Core Idea at Prediction Time

An ensemble is a collection of base models (a.k.a. learners). For a new input, each base model predicts; the ensemble then aggregates:

  • Classification: majority vote (hard voting) or averaged probabilities (soft voting).
  • Regression: average (mean) of the base predictions.

The key is to turn many individual opinions into a single decision that is more accurate and robust.

The Importance of Diversity

To fully benefit, base models should be different (diverse). If everyone in the “crowd” has the same background, they make similar errors.
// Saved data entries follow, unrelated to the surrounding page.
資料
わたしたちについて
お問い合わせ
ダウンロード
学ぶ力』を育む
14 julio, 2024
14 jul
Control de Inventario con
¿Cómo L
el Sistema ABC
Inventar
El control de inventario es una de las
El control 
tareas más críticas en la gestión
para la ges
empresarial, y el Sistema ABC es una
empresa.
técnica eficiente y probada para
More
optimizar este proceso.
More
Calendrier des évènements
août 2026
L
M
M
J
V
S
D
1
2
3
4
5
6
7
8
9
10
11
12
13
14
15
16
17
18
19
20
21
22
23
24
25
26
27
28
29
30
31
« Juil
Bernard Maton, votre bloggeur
Diversity reduces the chance that all models make the same mistake.

Ways to induce diversity:

  1. Different algorithms (e.g., Linear Regression, SVM, Decision Tree).
  2. Same algorithm, different data subsets (e.g., bootstrap samples in bagging).
  3. Combine both (different learners trained on different subsets).

Four Common Ensemble Techniques

  1. Voting (Voting Ensemble)
  • Concept: Train multiple different algorithms on the same dataset.
  • Prediction: aggregate their outputs.
    • Classification: majority vote (or probability average).
    • Regression: mean of predictions.
  • Diversity source: different underlying algorithms.
  1. Stacking (Stacked Generalization)
  • Concept: Like Voting, but add a meta‑model (blender) that learns how to weigh base predictions.
  • Setup: Base models train on the same data; their predictions become features for the meta‑model.
  • Benefit: The meta‑model can assign higher weight to stronger learners and lower weight to weaker ones.
  1. Bagging (Bootstrap Aggregation)
  • Concept: Use the same base algorithm but train each model on a different bootstrap sample (sample with replacement) of the training data.
  • Prediction: Aggregate base model outputs (vote/mean).
  • Classic example: Random Forest (bagging with decision trees; also sub-samples features at each split for extra diversity).
  1. Boosting
  • Concept: Train models sequentially; each new model focuses more on the previous model’s mistakes.
  • Effect: Gradually “boosts” performance by correcting errors over iterations.
  • Popular algorithms: AdaBoost, Gradient Boosting, XGBoost, LightGBM, CatBoost.

Why Ensembles Work

  • Better decision boundaries: voting averages out idiosyncratic boundaries from individual classifiers.
  • Smoother regression: averaging predictions yields a more central, balanced estimate and reduces noise.
  • Bias–variance balancing: bagging reduces variance of high‑variance learners (e.g., trees); boosting can reduce bias of high‑bias learners.

Benefits

  1. Improved accuracy and generalisation compared to single models.
  2. Lower variance (bagging) and/or lower bias (boosting) — moving toward the ideal of low bias and low variance.
  3. Robustness: performance is less sensitive to dataset quirks.

Disadvantages

  • Higher computational cost: training and maintaining multiple models.
  • Potential loss of interpretability compared to a single, simple model.

When to Use Ensembles

  • In most practical projects as a final step after data cleaning, feature engineering, and baseline modeling.
  • In competitive ML (e.g., Kaggle) where ensembles like XGBoost and stacked models are ubiquitous.
  • Particularly strong on small-to-medium tabular datasets; often outperform deep learning in this regime.

Quick orientation

  • Voting and Stacking combine different algorithms trained on the same data.
  • Bagging creates diversity via resampled datasets (often with the same algorithm).
  • Boosting builds models sequentially to fix prior mistakes and is among the strongest performers.